Thomas Rood managed two worlds in seven hours. We should, frankly, congratulate him on a new land-speed record. The first one was a matter of survival. He didn’t mean to do it. No one does, really. It’s only that when nothing is as you thought it was, a body has to cobble together a new universe out of the rubbish left over when the old one burst and turned into a wombat. Nothing could be certain anymore. New gravities were necessary, new boiling points, new E’s and mc’s and squares. Why settle for the second law of thermodynamics? That’s the old world’s tune. When gramophones dance and girls grow plums like earrings, the reign of the Emerald Thermodynamical Hyper-Jungle Law has come: Everything lives and grows and thickens, nothing decays, nothing fades, nothing ends.
He didn’t
make his worlds alone, of course. No one does. Moving alone upon the face of the deep is awfully boring.
And lo, in the first hour, Thomas and Tamburlaine went a bit mad with giggling and chocolates liberated from the high cabinet and egging each other on and committed a number of crimes against Apartment #7. Thomas excavated the ancient archaeological site of his closet and unearthed several half-used tubes of oil paint rolled up at the ends like toothpaste. Tam showed him how to use a bit of egg to freshen up the colors. Together, they pushed his tall bookshelf to one side, revealing a fresh, blank patch of easily hideable wall. Tamburlaine rubbed her arm from wrist to shoulder until the dark, polished wood of her real body came up. She squirted out lines of cobalt and vermilion and custard and olive onto her forearm and began to paint, while Thomas scribbled his notes to the furniture with the fervor of a grandfather writing letters to the newspaper editor.
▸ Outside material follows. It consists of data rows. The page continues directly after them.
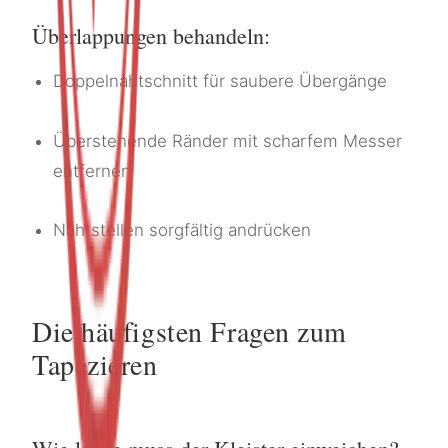
Überlappungen behandeln:
Doppelnahtschnitt für saubere Übergänge
Überstehende Ränder mit scharfem Messer
entfernen
Nahtstellen sorgfältig andrücken
Die häufigsten Fragen zum
Tapezieren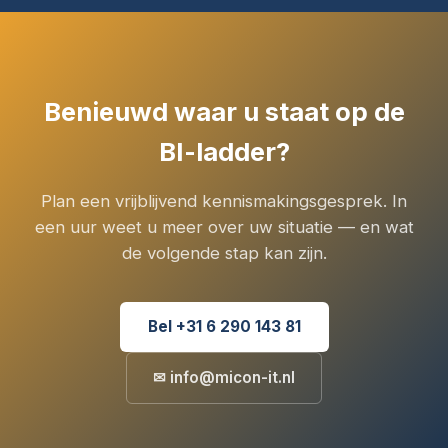
Benieuwd waar u staat op de
BI-ladder?
Plan een vrijblijvend kennismakingsgesprek. In
een uur weet u meer over uw situatie — en wat
de volgende stap kan zijn.
Bel +31 6 290 143 81
✉ info@micon-it.nl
Dear Gertrude (my bedside reading lamp with the green shade and missing pane of glass through which you can see wires):
Please wake up right now this moment and be alive like Blunderbuss and be able to walk and talk and remember all the books you read over my shoulder from the time I was tiny and you seemed as big and bright as the sun. Please like Tamburlaine and I and never pop your bulb again and forgive me for not ever dusting you even though every night when I went to bed I thought you really needed it.
Thank you,
Thomas Michael Rood
P.S. Please do not be malevolent.
Tamburlaine drew her brush upward in a long, graceful, custard-colored stroke, a stroke that if you or I or Thomas had made it, might only have been a stripe on a wall for which we’d have been rightly scolded, but when Tam did it, clearly belonged to a tree whose leaves and trunk would soon catch up with the rest. While she did it, Blunderbuss snuffled around the kitchen until she found the bread-box, whereupon she dove into the dinner rolls headfirst, her woolly feet waggling in joy. “Wombats have to fill their bellies! Priority one! An empty belly is an angry belly. You are my very first dinner rolls! I will remember you always and sing songs of your courage!” she cried.